In summary, the 2019 legislation was all about keeping tenants in place—and was indifferent both to housing maintenance and the workforce needs of an economically vibrant city. Once New York City recovered from the economic shock of the pandemic, the inevitable, predictable result was deteriorating housing stock and plummeting availability of vacant apartments for rent. This is precisely what has come to pass.

What’s the way out of this mess? Too many households are chasing after too few units. The state legislature and the city council can lower demand for housing or increase supply. Lowering demand means allowing rents to rise to market levels; some households would get the message that New York is not for them and move elsewhere. The emerging housing-maintenance crisis will ultimately force changes to the rent laws, allowing rents to rise more, because the government cannot assume fiscal responsibility for the capital needs of New York’s vast rent-stabilized stock. However, the state legislature will resist. Such reforms will take a long time, and conditions may get very bad before they do.

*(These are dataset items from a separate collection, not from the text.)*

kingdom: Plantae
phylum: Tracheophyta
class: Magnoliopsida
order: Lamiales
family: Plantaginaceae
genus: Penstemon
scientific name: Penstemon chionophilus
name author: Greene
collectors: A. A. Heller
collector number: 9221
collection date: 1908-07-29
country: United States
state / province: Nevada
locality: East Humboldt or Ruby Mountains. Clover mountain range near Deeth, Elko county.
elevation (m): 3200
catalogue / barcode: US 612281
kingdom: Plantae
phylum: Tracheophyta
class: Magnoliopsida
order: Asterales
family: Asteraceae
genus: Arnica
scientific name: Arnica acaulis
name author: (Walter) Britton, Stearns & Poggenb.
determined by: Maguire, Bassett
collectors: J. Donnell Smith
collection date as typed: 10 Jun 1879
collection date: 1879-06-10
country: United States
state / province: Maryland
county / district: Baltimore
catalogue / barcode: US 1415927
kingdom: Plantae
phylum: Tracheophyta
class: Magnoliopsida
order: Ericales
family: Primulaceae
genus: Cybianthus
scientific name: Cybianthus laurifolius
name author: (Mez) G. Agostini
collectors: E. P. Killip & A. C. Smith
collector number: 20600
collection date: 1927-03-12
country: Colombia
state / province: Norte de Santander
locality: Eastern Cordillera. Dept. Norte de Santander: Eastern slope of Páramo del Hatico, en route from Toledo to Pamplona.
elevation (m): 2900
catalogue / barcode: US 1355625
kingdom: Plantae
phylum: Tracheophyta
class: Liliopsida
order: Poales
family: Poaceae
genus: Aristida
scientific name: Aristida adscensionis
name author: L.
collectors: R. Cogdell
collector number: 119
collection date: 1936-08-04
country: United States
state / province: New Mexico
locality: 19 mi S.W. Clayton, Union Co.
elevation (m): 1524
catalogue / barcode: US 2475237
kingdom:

Most of the attention, in the short to medium term, will focus on increasing supply. Mayor Eric Adams’s administration lists three housing-supply priorities: achievement of its legislative agenda in Albany, including a replacement for the Section 421a tax exemption program for new rental housing and lifting of other state-imposed restrictions; enactment of the administration’s proposed zoning reforms; and federal actions, including Senate passage of the Tax Relief for American Families and Workers Act of 2024, which includes additional affordable-housing aid. These are all helpful, but successful supply-side reforms in response to the housing demand generated by new workers will require far more openness to private investment than the state legislature and city council have shown up to now.